I mention all of this because I am realizing how important regular writing is.  The more complicated the story, the more important regularity becomes.  In my third novel, of which I’ve drafted perhaps a third, the plot has, as they say in the bi’ness world, a lot of moving parts. If I were clever like Krueger, I’d be writing every day, which would keep the plot details in my head at all times and prevent the egregious plot mistakes I’m trying to backflush.

Too late for a true New Year’s resolution, but I hereby resolve to write on a more regular schedule.

Art, Wisdom, and the Comics

Sally ForthI must admit that I glance at the front page of the paper, scan the news of the day and go to the comics page for wisdom.

So, here you have it.  We writers often miss this truth, vainly trying to lock the reader into our own special vision.

(from www.sallyforth.com)

Overhead

Overhead:  That concept they lay on you at the auto dealership when you wonder why it costs $70 per hour to fix your car.

Overhead:  A life concept I too often ignore.

mechanic bill

I digress today from writing about writing per se to talk about the real-world business of writing. Specifically, is this new age better? Or just different?

Surely, we have resources we never had before. Google maps, Wikipedia, thousands … nay millions … of specialized websites. I said in the last post that I was able to scope out and define a little town in Austria right from my comfortable chair in Minnesota.

Wonderful, but …

  • Arriving home from a trip abroad, my good old HP printer doesn’t print. Turns out Apple’s latest update of its OS is probably the problem. That cost three hours and led to a new printer.
  • WordPress.com explains that my podcast hasn’t passed through to iTunes, depriving it of 80% of its listeners. Nobody knows quite why. I’m looking into a separate website. Several hours squandered there.
  • Audible/ACX, the Amazon audiobook service, hasn’t responded after having told me there’s “electrical noise” in my audition file. Serializing the first novel as a podcast is on hold.

Overhead!

I don’t know about you, but I realize I should allow for all this overhead when I set my expectations about what this wonderful world of technology promises.

Fiction and reality

I have just returned from a trip to reality.

In my second novel, a main character is drugged and pushed off a Danube river boat. She ends up in a little town at the eastern edge of Austria called Hainburg an der Donau.

With my Internet resources, I was able to see a Google World view of the town, locate the hospital in it, observe the uniform of Austrian policemen, calculate the actual speed of the boat after it left Vienna for a trip to Budapest, view a plan of a boat similar to my fictional one. I knew the depth and temperature of water in late June, and I knew that a single screw (propeller) would most likely not drag an unconscious person through its blades. More than enough information to write a credible story, right?

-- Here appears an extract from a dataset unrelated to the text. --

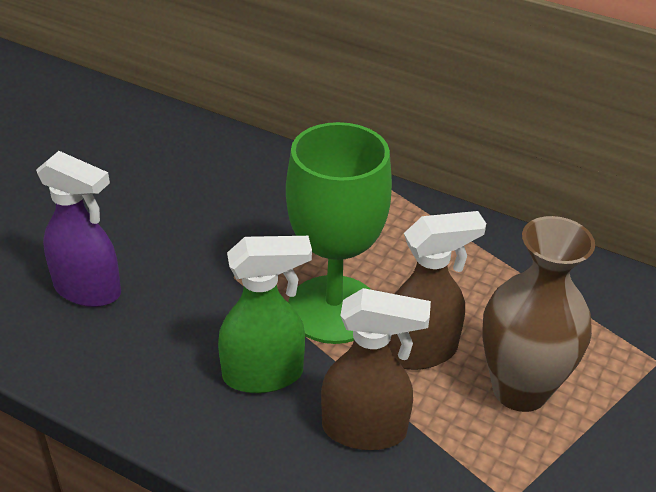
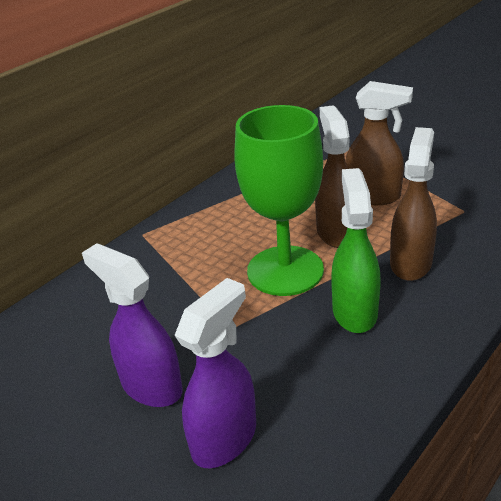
camera: 75 degrees left, 5 degrees down
brown vase [482,216,595,412] -> brown spray bottle [345,81,413,205]
none -> purple spray bottle [82,243,183,407]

A little over a week ago, my wife and I had dinner in VGruner Veltlinerienna with several friends from my former business life. Over a very nice glass Grüner Veitliner, I allowed as how I planned to ride the train to Hainburg the next day. Chuckles. Well, I said, part of my novel takes place … Outright laughter. “In Hainburg?” they asked, with the same inflection a Manhattanite would use to describe central North Dakota.

I mentioned that I had written ahead to the Tourist Bureau there (not-so-stifled laughter) and received a long German reply to my request to visit the police station. The Tourist Bureau had summed it up in four English words: “It is not possible.”

My friends Werner and Tina took pity on us and drove us to Hainburg the next day.

Hainburg panorama

Hainburg panorama

Hainburg hospital

Hainburg hospital

The town was substantial, but definitely in the sticks, at least to my sophisticated city-dwelling friends. The hospital was far more substantial than I expected, and its design would not have allowed the story line as I had written it. The police department, the one which was “not possible” to see, produced a constable very like my fictional one and an interior design that made what I had written plausible.

I will make some revisions, but fiction is fiction. The lovely little town Hainburg an Der Donau with be portrayed, umm, a little inaccurately.